In announcing his proposals, the Home Secretary said that he would be consulting until November before deciding to legislate. He revealed he was considering creating a legal process whereby those controlling places of worship can be required by a court order to take steps to stop “certain extremist behaviour” occurring. But even regardless of whether a person is successfully prosecuted for failure to comply with the order, he said that a further order could still be issued restricting the use of the place of worship, including temporary closure.
The Church of England also said it was challenging the Government on why it is trying to single out places of worship in its campaign against extremism.
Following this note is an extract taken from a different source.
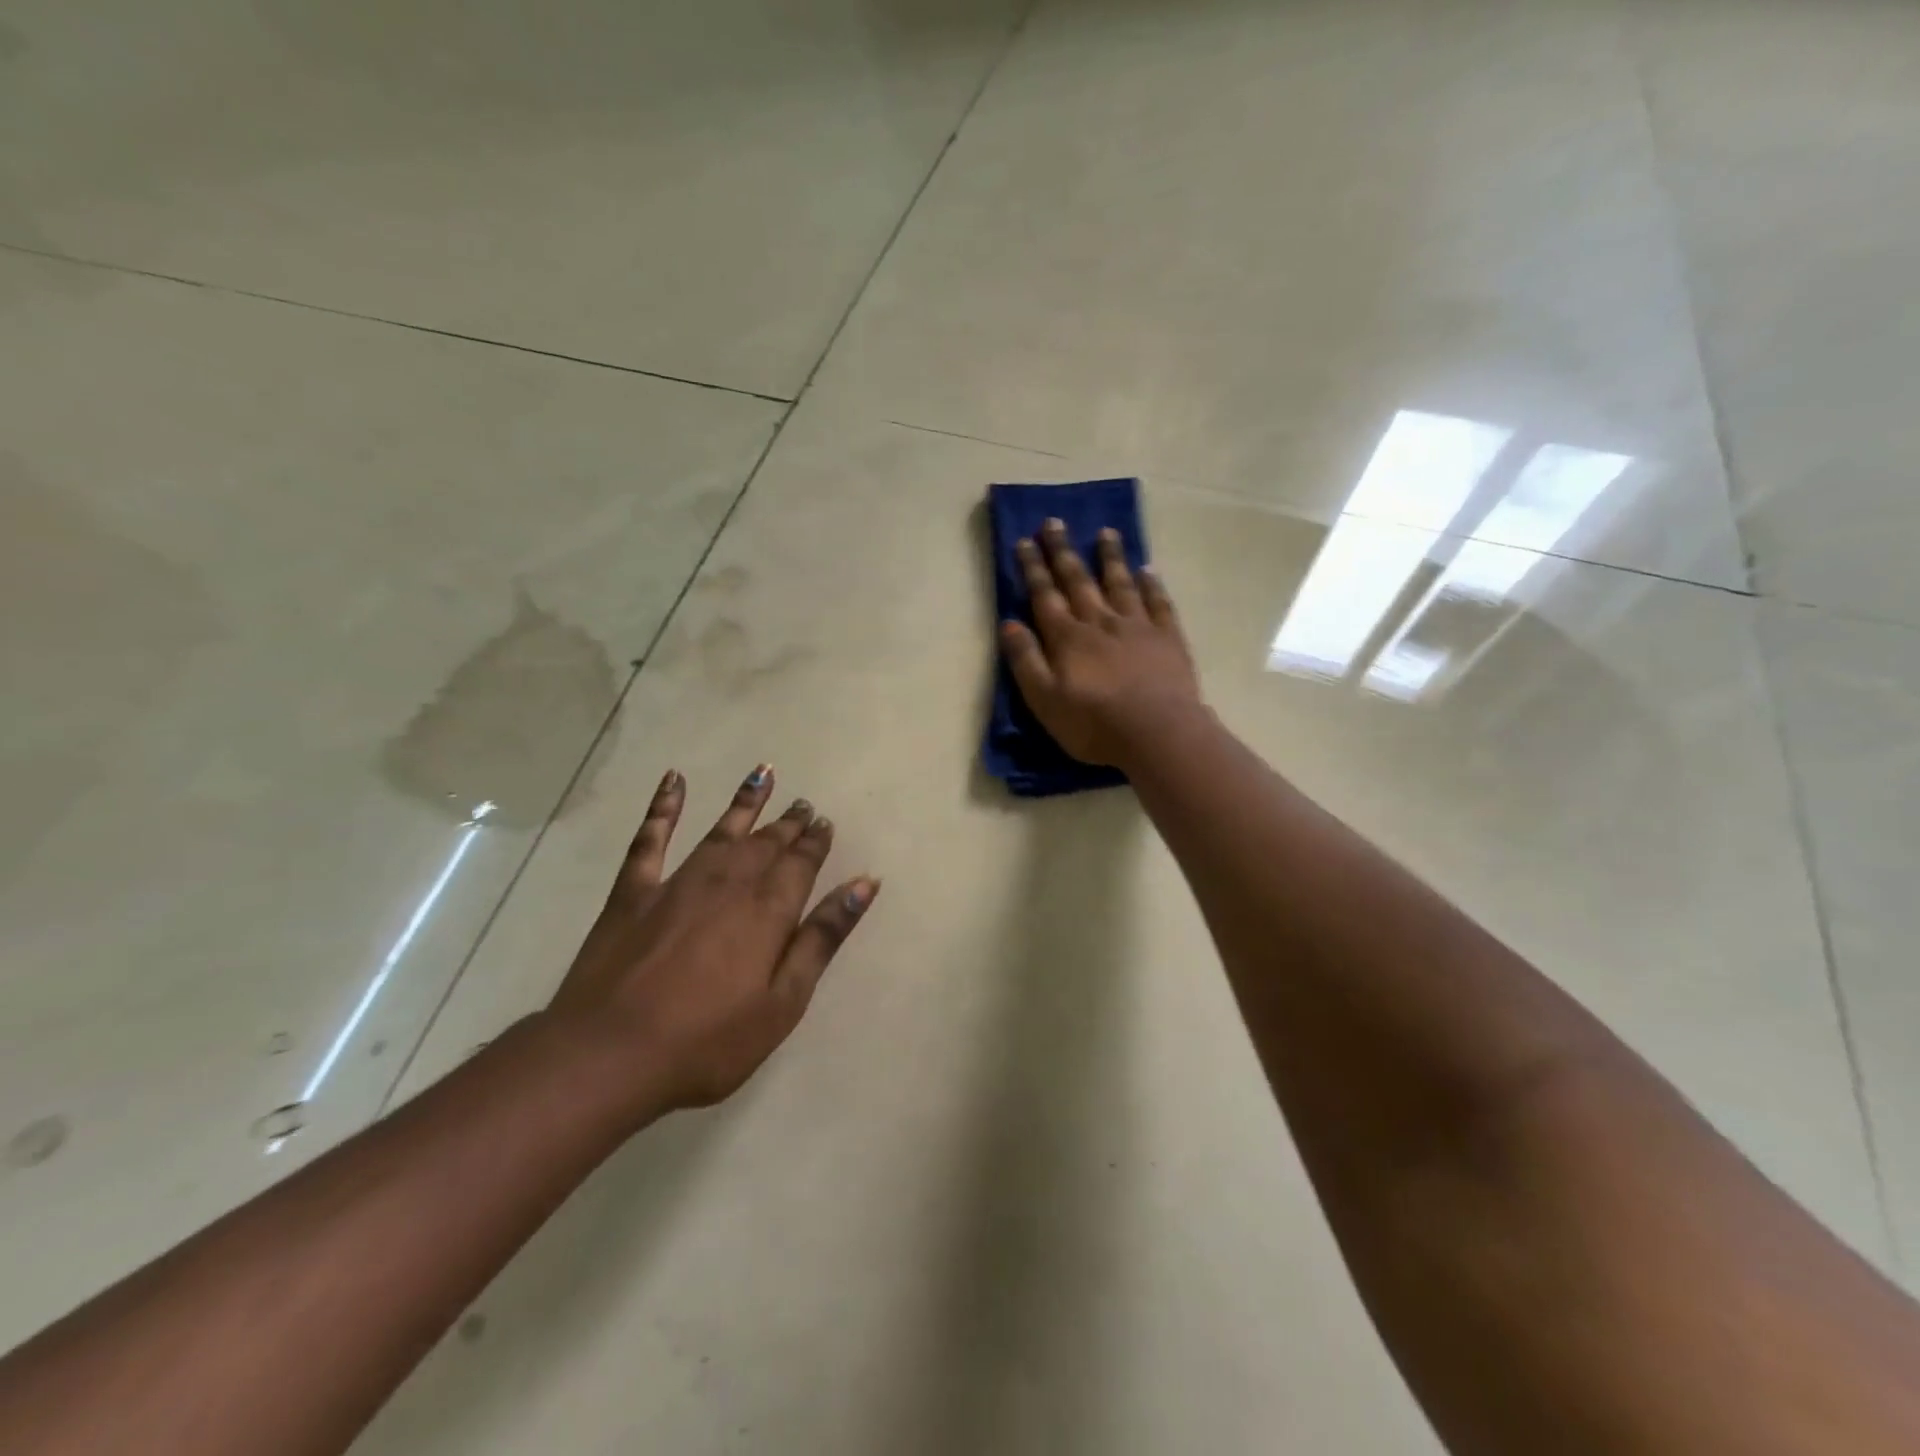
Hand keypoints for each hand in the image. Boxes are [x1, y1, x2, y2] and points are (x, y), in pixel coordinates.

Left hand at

The Bishop of Southwark, the Rt Revd Tom Butler, said that the Government’s proposals were a “disproportionate” response. “Other places of gathering are far more likely than places of worship to be used for the purposes the Government has in mind and one must question why places of worship have been singled out,” he said.
There are about 40,000 churches in Britain of which 16,000 belong to the Church of England, and the Bishop said “there has never been any suggestion of behaviour related to terrorism in any of them.” He believed that there had been only one case in the public domain in recent years, regarding Finsbury Park Mosque, where any potential link between a place of worship and terrorist activity had been suggested. “Even in that case, the problem was resolved by the management committee within the present law,” said the Bishop, who is a member of the House of Lords. He said that the Church of England would respond “robustly” to the consultations. “Public access to Church of England churches has for long been guaranteed by legislation, giving all members of the public the right to enter during times of public worship. To legislate for restrictions on this right would raise significant issues of freedom of worship,” the Bishop warned.
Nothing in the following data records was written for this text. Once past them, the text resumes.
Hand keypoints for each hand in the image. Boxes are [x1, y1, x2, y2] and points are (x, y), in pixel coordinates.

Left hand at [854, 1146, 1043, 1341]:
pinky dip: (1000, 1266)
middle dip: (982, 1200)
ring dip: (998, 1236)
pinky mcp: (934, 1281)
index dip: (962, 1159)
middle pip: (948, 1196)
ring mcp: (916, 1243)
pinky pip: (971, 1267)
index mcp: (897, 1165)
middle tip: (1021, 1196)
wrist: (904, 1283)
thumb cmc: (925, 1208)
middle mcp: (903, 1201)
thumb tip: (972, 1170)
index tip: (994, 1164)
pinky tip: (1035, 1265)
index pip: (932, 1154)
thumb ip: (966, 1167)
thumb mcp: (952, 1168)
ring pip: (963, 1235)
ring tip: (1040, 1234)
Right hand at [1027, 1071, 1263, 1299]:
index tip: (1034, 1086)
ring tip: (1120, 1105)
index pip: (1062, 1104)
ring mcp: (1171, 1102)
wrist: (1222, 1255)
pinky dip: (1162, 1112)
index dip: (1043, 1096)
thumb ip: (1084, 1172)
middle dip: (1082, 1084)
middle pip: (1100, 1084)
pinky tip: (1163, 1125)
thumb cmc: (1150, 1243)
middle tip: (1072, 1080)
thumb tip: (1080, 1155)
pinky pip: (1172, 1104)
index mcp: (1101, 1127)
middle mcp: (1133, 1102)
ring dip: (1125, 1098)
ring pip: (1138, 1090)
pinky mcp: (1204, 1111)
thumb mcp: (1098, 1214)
In his report on the Government’s proposed changes in anti-terror laws, the independent reviewer, Lord Carlile said that given the extensive tightening of laws and creation of new offences already planned, he had “doubt” on the urgency to act against places of worship. “Plainly there are some human rights issues around these proposals, given the fundamental nature of freedom of worship,” he warned. The QC, who is also a Lib Dem peer, warned that there were also “practical difficulties too, about defining worship, and places of worship.” Some places, he said, were merely domestic spaces or in the open air. “What is a sermon? When is a lecture a sermon, and vice-versa? These are serious questions and require careful examination before we introduce what could be a law we might come to regret,” his report to the Government also said.
Given the Government’s record of proceeding with proposals regardless of concerns, Lord Carlile suggested that if after the consultation it remains the Government’s wish to legislate, then a draft bill could be first produced and be subjected to the pre-legislative parliamentary scrutiny procedure. “This followed by normal legislative procedures would provide the best possible prospect of workable legislation, if that can be achieved,” he recommended.
In his other conclusions, the independent reviewer said he had a “serious concern” about the original on the glorification of terrorism, but that the revised version in the Government’s bill was significantly different. He recommended that clauses on training for terrorism be omitted. Like human and civil rights, Lord Carlile also voiced a set of concerns about extending pre-charge detention of terrorist suspect from two weeks to three months and about the recent detention of former subjects of control orders for deportation, in the absence of current Memoranda of Understanding on their treatment with the countries to which they would be sent back to.